Aviation Historian 39
M.Napier - Taking the war to the enemy
Flying in its characteristic nose-down attitude, Armstrong Whitworth Whitley V Z6640 of No 78 Sqn displays 29 completed-sortie bomb symbols. On the outbreak of war No 78 Sqn was designated a reserve unit for training crews, but the formation of dedicated OTUs in 1940 saw it shifted to night bombing sorties over Germany.
The first Bomber Command unit to be established as part of Article XV was No 405 Sqn RCAF, formed in April 1941 at Driffield with Wellington IIs, the latter being replaced with Halifaxes in April 1942. The centre Halifax B.II Series 1 (Special) seen here is W1173, LQ-X, of No 405 Sqn. Note the maple leaf insignia beneath the cockpit.
Built by Vickers at Hawarden, Wellington IV Z1392, bearing the unit code “UV” and the individual letter “G”, is depicted here in the colours it wore while serving with No 460 Sqn RAAF (motto "Strike and Return”) in the spring of 1942.
A rare photograph of a Wellington IC of “E” Flight, No 21 Operational Training Unit (OTU), based at Moreton-in-Marsh in Gloucestershire. After commencing flying operations in the spring of 1941, No 21 OTU was tasked specifically with training crews for the Middle East. Note No 21 OTU’s “SJ” code letters on the fuselage.

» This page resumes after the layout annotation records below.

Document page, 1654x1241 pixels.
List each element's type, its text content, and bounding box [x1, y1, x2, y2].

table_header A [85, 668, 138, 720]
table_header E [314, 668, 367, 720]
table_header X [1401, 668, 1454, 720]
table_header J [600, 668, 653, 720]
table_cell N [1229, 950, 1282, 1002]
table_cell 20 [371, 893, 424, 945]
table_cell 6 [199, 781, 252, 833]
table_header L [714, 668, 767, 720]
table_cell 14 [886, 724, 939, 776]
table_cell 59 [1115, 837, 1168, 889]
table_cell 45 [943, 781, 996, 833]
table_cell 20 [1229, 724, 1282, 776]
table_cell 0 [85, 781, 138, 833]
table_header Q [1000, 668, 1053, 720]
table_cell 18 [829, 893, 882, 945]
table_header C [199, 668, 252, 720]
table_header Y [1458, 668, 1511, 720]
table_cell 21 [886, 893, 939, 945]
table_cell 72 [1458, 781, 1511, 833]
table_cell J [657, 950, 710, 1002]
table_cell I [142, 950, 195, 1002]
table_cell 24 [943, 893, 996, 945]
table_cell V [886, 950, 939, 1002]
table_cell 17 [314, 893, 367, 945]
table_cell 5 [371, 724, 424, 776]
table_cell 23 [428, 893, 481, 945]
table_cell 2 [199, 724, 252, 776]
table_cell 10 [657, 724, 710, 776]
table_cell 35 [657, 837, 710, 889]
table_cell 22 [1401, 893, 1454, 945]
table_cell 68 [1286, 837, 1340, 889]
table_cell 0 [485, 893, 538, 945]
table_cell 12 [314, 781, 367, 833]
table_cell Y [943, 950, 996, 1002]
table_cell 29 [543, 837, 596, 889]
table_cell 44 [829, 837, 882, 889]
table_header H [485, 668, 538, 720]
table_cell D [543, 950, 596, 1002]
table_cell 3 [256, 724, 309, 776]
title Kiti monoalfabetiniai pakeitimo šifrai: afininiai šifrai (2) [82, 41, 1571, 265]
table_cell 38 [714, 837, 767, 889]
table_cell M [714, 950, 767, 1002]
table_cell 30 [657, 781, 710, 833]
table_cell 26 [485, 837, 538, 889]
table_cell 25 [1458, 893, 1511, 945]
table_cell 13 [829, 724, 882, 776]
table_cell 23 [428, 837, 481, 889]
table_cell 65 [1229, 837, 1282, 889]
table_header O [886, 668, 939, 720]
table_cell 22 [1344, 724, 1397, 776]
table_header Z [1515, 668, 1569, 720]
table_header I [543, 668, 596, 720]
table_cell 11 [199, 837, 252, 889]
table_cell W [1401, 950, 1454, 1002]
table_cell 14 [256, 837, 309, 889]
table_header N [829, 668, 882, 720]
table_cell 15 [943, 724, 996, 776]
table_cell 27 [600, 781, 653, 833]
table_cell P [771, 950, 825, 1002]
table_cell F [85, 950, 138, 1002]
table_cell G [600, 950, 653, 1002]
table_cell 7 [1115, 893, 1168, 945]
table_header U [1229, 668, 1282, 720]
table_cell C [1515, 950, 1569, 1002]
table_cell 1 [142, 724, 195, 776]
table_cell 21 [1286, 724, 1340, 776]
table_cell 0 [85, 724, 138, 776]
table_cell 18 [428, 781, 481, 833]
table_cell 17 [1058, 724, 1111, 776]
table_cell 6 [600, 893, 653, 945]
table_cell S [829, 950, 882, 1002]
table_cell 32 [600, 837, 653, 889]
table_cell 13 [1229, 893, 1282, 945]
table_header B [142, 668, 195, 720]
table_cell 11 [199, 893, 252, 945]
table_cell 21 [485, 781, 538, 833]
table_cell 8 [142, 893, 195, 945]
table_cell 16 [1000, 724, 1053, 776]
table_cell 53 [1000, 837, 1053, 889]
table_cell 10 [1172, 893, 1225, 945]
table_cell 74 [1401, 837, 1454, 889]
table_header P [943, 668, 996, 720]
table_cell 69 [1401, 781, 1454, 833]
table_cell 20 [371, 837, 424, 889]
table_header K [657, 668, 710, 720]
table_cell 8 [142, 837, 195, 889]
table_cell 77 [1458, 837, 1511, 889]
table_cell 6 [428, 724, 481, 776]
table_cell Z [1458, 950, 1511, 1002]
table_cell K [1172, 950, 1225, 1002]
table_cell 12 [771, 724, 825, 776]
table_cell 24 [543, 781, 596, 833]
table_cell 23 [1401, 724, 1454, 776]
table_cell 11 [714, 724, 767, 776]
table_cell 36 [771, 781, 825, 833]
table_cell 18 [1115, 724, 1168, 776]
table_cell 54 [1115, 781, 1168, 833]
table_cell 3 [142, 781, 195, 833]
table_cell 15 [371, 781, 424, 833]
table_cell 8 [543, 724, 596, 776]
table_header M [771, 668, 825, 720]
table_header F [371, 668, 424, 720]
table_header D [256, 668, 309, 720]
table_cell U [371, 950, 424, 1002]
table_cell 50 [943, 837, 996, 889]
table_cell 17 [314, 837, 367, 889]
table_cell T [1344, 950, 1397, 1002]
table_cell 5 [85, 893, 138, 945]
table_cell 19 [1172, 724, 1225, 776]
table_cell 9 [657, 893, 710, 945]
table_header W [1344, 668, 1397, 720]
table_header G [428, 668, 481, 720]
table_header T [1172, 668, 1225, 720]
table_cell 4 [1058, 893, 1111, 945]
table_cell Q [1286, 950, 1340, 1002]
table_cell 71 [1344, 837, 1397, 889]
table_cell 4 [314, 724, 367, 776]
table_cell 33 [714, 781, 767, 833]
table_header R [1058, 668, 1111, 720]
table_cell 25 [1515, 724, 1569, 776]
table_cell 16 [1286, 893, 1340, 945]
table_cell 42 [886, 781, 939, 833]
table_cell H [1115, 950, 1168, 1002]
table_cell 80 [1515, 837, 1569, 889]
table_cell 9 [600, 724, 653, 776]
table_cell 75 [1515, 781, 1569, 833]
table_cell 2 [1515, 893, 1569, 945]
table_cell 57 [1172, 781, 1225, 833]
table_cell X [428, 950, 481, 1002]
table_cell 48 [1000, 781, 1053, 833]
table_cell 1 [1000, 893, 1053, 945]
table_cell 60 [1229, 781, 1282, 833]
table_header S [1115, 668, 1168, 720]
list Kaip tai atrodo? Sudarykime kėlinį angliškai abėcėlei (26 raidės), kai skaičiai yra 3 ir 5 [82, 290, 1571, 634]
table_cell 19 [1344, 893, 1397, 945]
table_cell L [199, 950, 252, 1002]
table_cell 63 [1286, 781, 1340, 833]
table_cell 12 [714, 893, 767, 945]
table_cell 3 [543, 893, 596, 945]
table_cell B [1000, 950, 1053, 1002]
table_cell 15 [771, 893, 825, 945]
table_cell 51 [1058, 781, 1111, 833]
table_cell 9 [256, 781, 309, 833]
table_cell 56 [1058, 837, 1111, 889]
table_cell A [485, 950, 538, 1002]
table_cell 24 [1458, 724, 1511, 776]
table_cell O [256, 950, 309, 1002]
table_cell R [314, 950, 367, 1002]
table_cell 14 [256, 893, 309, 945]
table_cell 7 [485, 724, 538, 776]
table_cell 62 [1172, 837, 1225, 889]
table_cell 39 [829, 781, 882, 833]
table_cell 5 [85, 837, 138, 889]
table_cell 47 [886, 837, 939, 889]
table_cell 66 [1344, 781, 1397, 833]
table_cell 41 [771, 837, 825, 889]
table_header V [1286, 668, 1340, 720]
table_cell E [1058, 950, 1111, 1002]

Heads up! A Wellington I of No 11 OTU performs a lively low-level pass over the grass at the unit’s base at Bassingbourn in Cambridgeshire. One of the RAF’s newer bases, Bassingbourn opened in March 1938 and was the most easterly of Bomber Command’s OTUs, and was thus subject to frequent attacks from Luftwaffe intruders.